Bloomsday is our most literate celebration.  It doesn't draw as many Philadelphians as, say, the annual Wing Bowl, but it shows that some of us still read.

I, unfortunately, won't be attending the Bloomsday celebration.  I'm committed to an afternoon of chores.  This evening I will be managing a comedy club, where I can listen to some comics do knob gags.  (Yes, I made some bad life choices.)

Sunday, May 20, 2012

Undecided

For the past two days it's hit 80 degrees F here in the Philadelphia area.  Do you think it's safe yet to take the ice scrapers and the emergency snow shovel out of the trunk of my car?

Saturday, April 24, 2010

Hawks

I have no idea why, but I've seen more hawks in urban settings than in rural ones. I've gone on hawk-viewing expeditions to Hawk Mountain, PA, and managed to miss every raptor. Yet I've spotted several hawks feeding on the lawn at my parents' house in West Chester, PA. I even saw one getting entangled in a scrubby pine tree next to a parking lot off Route 70 in Cherry Hill, NJ.
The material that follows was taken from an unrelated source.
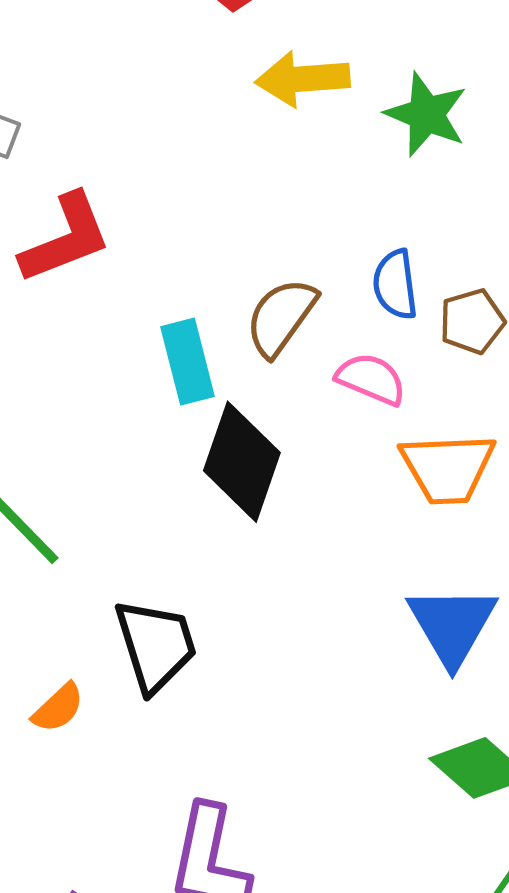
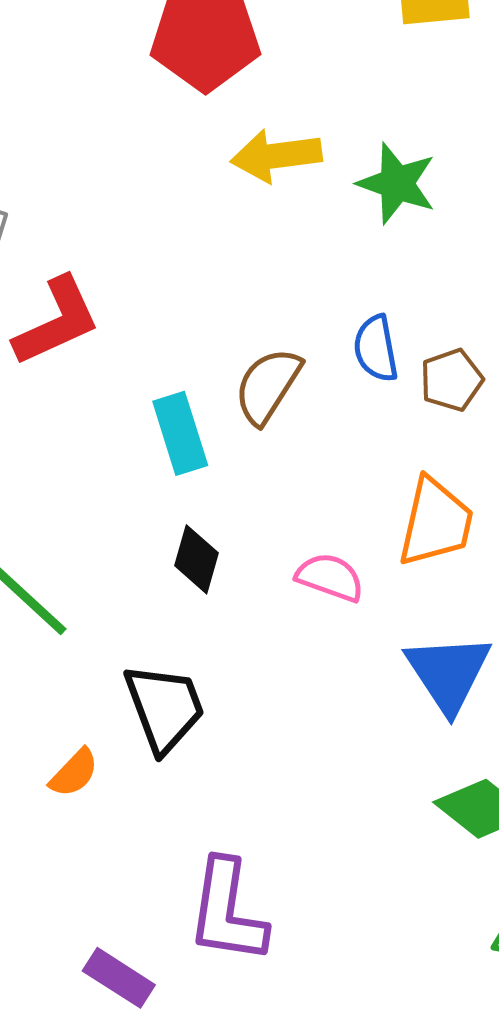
pink semicircle: (371, 379) -> (330, 577), moved
black diamond: (242, 462) -> (197, 559), moved, size x0.6
orange trapezoid: (448, 468) -> (436, 522), turned -72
At present, there is a live webcam showing three eyassers (baby hawks) in a nest in Philadelphia, PA. This nest of Red-tailed hawks is on a window ledge of the Franklin Institute. You can see the busy traffic beyond the nest on the Franklin Parkway. There is also a Facebook site for the Franklin Institute hawks, called Franklin Hawkaholics. It's worth a look.

Sunday, September 27, 2009

Good-bye, Mr. Movie

Last night I was driving home from managing the South Jersey Comedy Cabaret when, as usual, I turned on the radio to listen to Steve Friedman, "Mr. Movie."

It was then that I learned that Steve Friedman had died last week at the age of 62. I hadn't caught his obituary in the newspapers, and he wasn't quite famous enough to make the national news.

He had suffered from kidney disease for years. He was on dialysis and needed a kidney transplant, but was unable to find a viable match. This wasn't for lack of donors: his radio fans loved him so much that several offered one of their own kidneys.

Steve loved doing his radio show, sharing his encyclopedic knowledge of movies with his fans. His nationally-syndicated show originated here in Philadelphia.

Steve Friedman was also a guest at my writers organization, the Brandywine Valley Writers Group. In fact, he was our first guest during my administration as president.

Last Saturday night Steve finished his radio show, went home, and died in his sleep. I'm grateful that I got to listen to his final show.

He will be missed. I will probably end up listening to the BBC as I drive home from New Jersey. There's no one who can replace Steve Friedman.